An attack on paypal --> secure UI for browsers

Adam Lydick adam.lydick at verizon.net
Fri Jun 13 09:50:13 PDT 2003


The faq (see attached) claims that "anyone can write a nexus" and that
"users control which nexus(s) run".

I certainly didn't see anything that suggests that anyone can force you
to run arbitrary code, regardless of who has signed it. I also find it
absurd to worry about what code Microsoft is running on your system. If
you are running their operating system, you are already running
arbitrary code from them. If you install a security or functional patch,
you are running arbitrary code from them. How would this be different?

My only real concern is that once this becomes widespread, having the
correct "nexus" + DRM software installed will be the only way to get
play digital media. I have a feeling I won't be playing any of that
content from the MythTv box in my living room...

AdamL

--

http://www.microsoft.com/technet/treeview/default.asp?url=/technet/security/news/NGSCB.asp

Q: What is the "nexus" component of NGSCB?

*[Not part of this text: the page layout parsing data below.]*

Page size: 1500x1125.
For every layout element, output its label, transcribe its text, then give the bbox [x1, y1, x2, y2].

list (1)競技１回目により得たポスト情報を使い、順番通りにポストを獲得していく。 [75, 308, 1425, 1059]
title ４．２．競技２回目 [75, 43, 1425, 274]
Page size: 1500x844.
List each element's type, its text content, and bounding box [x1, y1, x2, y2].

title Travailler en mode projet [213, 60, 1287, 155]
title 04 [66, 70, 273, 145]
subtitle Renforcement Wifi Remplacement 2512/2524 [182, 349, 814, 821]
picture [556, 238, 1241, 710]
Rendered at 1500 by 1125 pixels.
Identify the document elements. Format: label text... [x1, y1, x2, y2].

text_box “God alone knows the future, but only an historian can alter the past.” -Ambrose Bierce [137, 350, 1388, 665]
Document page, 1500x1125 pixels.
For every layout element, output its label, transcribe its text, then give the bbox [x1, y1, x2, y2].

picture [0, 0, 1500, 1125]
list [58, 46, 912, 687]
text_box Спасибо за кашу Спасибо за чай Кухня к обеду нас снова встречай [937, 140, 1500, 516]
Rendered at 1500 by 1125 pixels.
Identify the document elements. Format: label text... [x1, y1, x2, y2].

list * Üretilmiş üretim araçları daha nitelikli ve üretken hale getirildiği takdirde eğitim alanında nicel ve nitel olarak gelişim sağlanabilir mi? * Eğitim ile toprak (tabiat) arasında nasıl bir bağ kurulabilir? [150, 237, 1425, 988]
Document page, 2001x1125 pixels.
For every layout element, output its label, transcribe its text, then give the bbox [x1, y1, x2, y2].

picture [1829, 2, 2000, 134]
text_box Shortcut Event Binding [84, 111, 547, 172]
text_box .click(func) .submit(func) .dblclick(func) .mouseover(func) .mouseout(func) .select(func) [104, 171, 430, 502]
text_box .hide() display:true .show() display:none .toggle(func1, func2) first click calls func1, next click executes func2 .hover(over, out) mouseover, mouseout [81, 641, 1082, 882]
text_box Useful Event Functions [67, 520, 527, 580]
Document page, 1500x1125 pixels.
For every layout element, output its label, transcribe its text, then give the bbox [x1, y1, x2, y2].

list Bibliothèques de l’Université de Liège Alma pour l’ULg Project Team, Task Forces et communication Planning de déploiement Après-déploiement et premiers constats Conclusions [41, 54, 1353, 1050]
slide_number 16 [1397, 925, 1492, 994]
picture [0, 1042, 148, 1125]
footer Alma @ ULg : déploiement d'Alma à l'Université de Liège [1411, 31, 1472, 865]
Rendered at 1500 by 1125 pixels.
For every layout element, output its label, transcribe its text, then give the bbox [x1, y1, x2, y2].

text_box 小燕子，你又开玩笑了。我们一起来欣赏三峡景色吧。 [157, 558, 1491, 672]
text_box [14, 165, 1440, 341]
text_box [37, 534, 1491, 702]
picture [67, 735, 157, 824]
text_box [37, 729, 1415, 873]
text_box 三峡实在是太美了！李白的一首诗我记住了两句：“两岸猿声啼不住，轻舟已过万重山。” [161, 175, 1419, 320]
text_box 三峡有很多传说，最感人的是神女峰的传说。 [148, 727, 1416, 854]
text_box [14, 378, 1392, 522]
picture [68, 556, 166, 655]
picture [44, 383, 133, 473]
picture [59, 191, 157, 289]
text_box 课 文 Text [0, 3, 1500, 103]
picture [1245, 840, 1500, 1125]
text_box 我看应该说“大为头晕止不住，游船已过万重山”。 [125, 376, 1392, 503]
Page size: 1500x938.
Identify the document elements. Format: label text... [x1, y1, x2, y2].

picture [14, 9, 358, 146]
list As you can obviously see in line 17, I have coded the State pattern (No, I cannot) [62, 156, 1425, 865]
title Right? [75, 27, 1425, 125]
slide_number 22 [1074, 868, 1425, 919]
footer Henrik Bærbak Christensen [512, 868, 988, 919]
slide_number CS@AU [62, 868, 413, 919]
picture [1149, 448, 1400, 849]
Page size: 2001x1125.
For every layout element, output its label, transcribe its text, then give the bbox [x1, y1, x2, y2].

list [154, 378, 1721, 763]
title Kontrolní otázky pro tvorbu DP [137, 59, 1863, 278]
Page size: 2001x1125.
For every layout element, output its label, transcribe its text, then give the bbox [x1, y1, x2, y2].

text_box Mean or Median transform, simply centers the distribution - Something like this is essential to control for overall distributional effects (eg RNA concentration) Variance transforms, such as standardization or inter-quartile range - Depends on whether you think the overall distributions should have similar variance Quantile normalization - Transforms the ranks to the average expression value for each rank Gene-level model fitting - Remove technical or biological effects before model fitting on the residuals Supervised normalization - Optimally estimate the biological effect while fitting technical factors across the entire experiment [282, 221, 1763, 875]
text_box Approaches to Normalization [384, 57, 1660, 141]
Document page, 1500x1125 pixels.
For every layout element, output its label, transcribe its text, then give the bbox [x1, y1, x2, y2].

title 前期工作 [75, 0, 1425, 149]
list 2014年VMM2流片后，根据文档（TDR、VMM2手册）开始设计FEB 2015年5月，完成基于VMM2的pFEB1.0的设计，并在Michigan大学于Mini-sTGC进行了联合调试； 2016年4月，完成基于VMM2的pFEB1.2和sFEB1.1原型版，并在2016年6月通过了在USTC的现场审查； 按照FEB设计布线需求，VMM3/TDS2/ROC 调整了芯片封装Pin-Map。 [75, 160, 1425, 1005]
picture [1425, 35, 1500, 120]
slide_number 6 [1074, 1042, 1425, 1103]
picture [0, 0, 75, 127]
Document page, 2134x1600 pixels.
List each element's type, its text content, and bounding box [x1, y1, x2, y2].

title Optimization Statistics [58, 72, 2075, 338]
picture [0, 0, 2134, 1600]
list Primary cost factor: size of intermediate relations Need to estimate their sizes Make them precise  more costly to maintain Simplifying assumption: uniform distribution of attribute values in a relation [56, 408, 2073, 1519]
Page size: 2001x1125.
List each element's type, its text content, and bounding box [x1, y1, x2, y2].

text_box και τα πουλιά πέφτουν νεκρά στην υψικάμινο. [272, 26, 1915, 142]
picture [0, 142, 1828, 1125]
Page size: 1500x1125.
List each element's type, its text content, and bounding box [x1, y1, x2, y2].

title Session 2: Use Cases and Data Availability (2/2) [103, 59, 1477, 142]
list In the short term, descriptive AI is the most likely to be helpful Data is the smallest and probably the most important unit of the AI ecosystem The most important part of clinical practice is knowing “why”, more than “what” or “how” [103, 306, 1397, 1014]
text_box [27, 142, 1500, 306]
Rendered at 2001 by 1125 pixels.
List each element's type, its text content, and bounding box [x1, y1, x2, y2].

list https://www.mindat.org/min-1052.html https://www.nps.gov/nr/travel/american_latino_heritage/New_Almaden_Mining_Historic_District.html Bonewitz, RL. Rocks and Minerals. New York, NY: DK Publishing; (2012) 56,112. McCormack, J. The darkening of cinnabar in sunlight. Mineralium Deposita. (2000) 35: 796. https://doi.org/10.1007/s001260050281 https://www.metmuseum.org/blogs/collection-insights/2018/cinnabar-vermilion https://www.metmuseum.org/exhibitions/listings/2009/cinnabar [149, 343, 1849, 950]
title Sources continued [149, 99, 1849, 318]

A:  The nexus is a new Windows OS component that will be introduced as
part of NGSCB. The nexus, what we used to refer to as a "nub" or
"trusted operating root," is essentially the kernel of an isolated
software stack that runs alongside the existing software stack. The
nexus provides a limited set of APIs and services for applications,
including sealed storage and attestation functions. Think of nexus-aware
applications as residing in the user mode space of the parallel
execution environment and the nexus as residing in the kernel mode
space.

Anyone can write a nexus for use with nexus-aware systems. The user
always has the ultimate authority over what nexuses are allowed to run.
Only one nexus at a time will be able to run on a machine.

Q: What is the privacy model associated with NGSCB?

A: The user is always in control of whether or not nexus-aware
technology is enabled on his or her PC and what nexuses have access to
specific functions. The technology being developed as part of NGSCB
provides a fine-grained access control model that allows users to
specify (by hash) whether an individual nexus has the right to invoke a
specific security operation. In addition, SSC functions that reveal
potentially machine-identifying information, such as the RSA public key,
can only be performed once per SSC reset (and the SSC cannot be reset
from software; you have to power-cycle the PC).